Does spending on social-welfare policies reduce poverty? An assessment of the European Union countries using impulse-response and efficiency methods


Purpose – We answer two questions: (i) does the spending on social-welfare policies constitute a statistically-significant impulse for reducing poverty among various risk groups in the EU countries? And (ii) what is the level of efficiency of social spending when it comes to reducing various problems associated with poverty in the EU member states?

Research method – We use two research methods: Vector Error Correction Model (VECM) and extended Data Envelopment Analysis (DEA).

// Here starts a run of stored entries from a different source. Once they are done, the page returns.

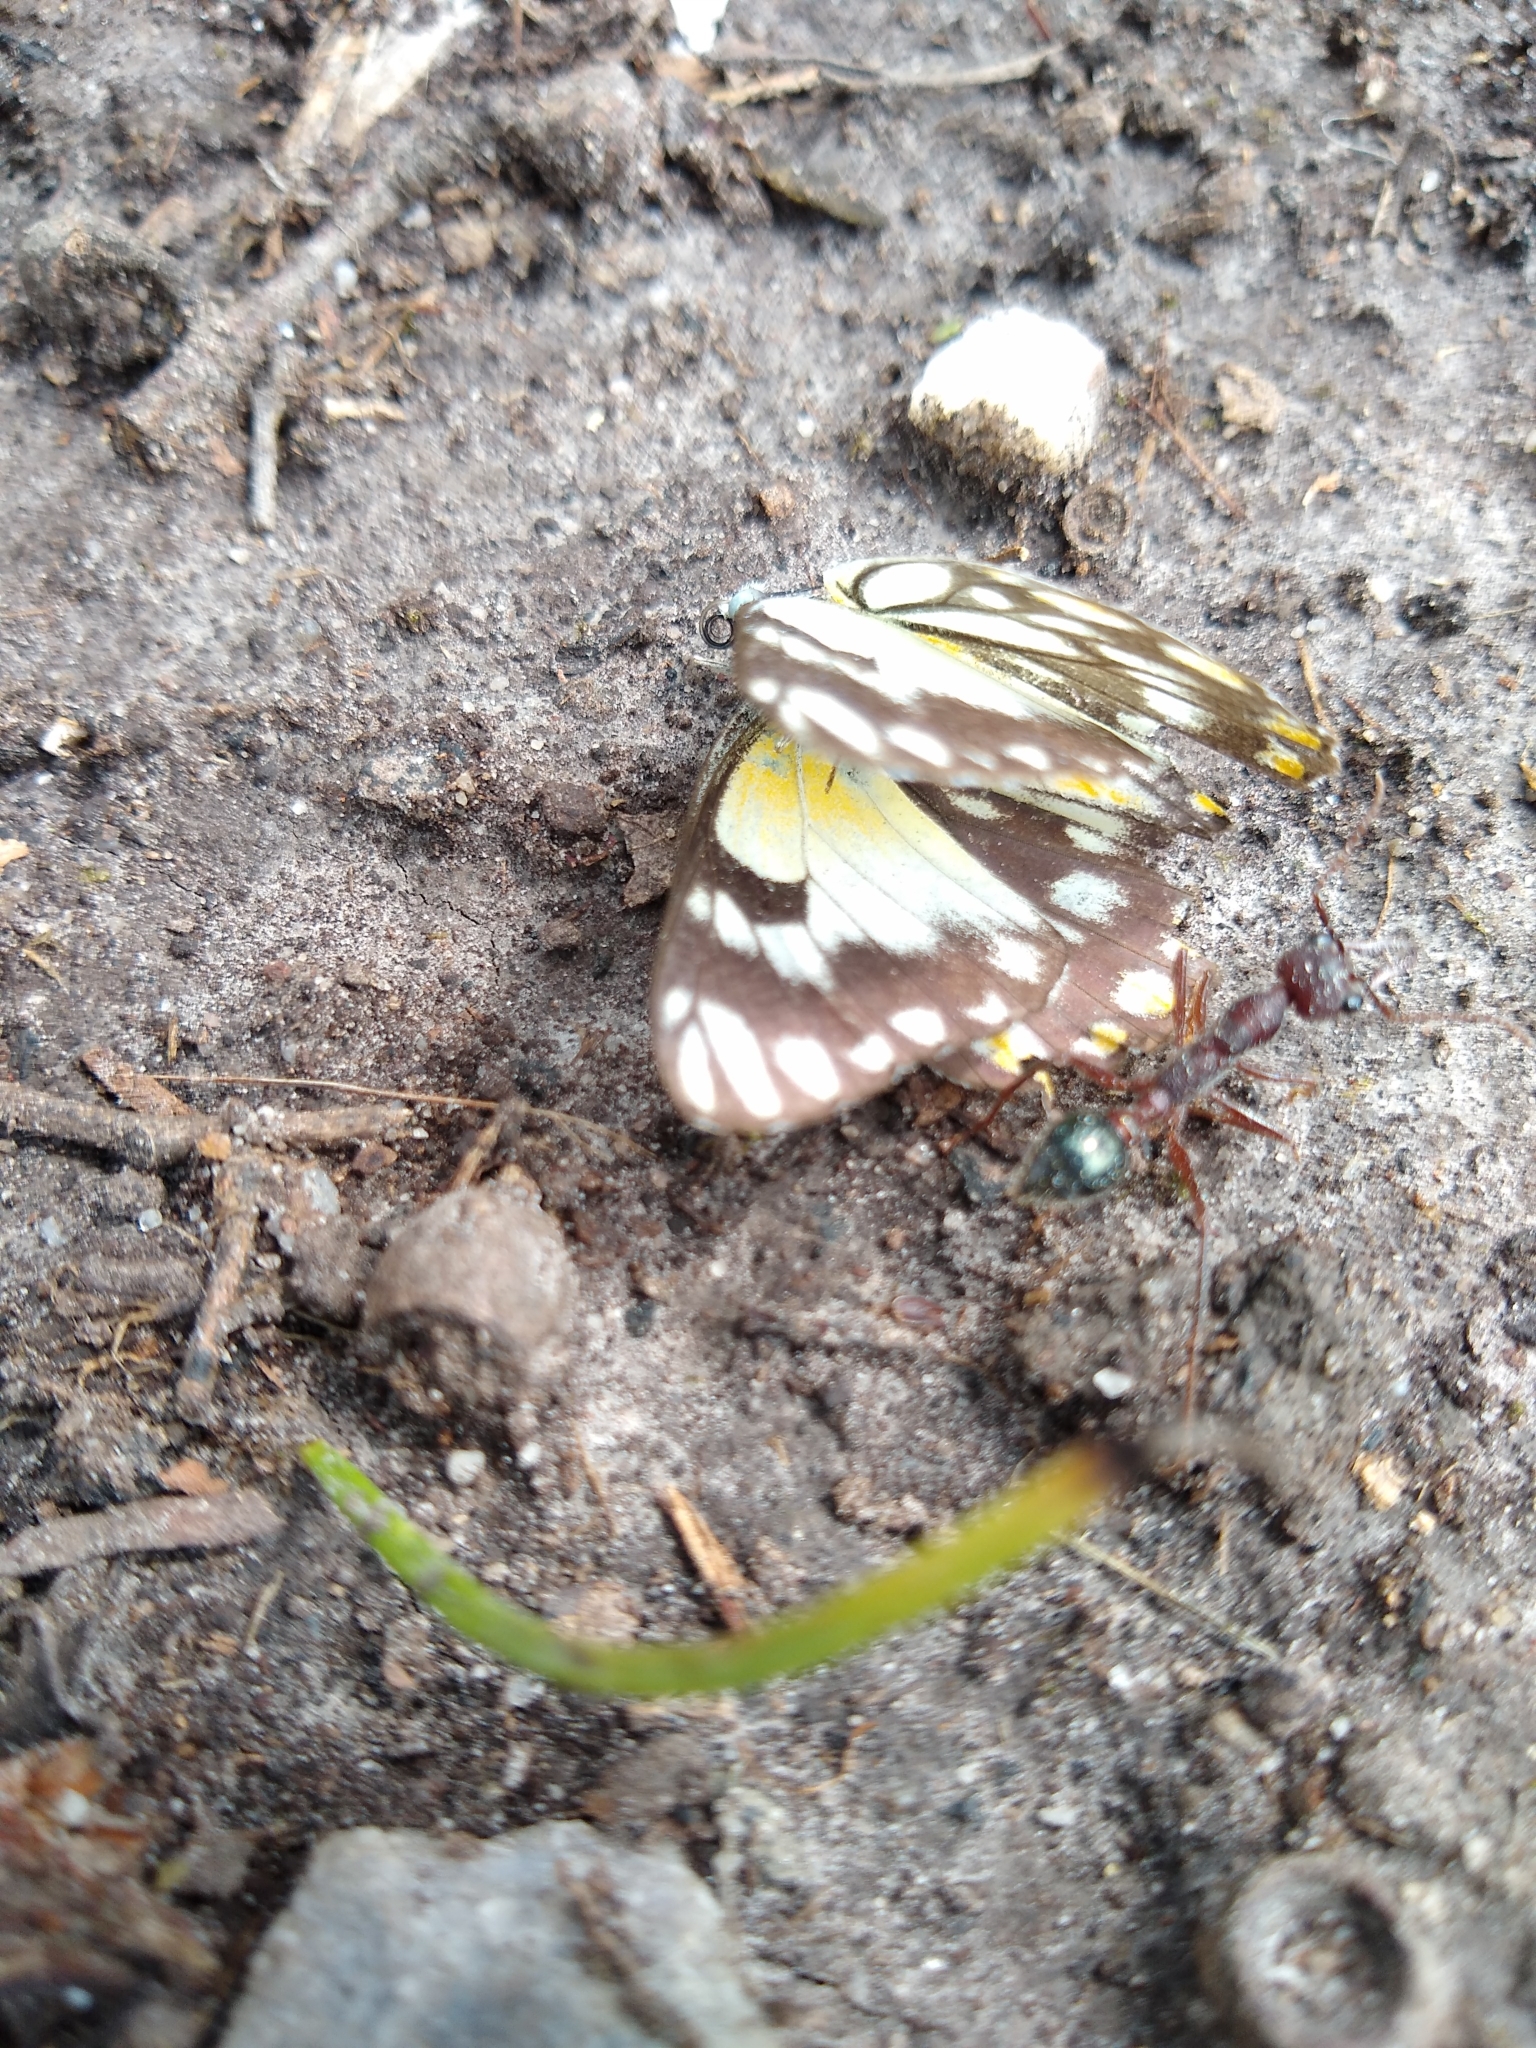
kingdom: Animalia
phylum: Arthropoda
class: Insecta
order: Lepidoptera
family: Pieridae
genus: Belenois
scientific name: Belenois java
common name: Caper white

Results – We find that social-welfare policies in most of the EU countries create a sufficient impulse to reduce poverty among old aged people and survivors, families with children and the unemployed. However, the impulse is often not sufficient in the case of people with problems in meeting housing needs, as well as sick or disabled. What is more, the relative efficiency of social-welfare spending in some of the EU countries is low, what suggest that better outcomes may be achieved not only by increasing the spending, but also by improving the policies among current amount of funds. Surprisingly, the best-performing countries in reducing the poverty by social-welfare policies include, next to Denmark and Finland, also some Central and Eastern European countries: Czechia, Poland, Slovakia and Slovenia.

Originality / value – We extend the knowledge on the efficiency and effectiveness of government activities for the purpose of limiting poverty.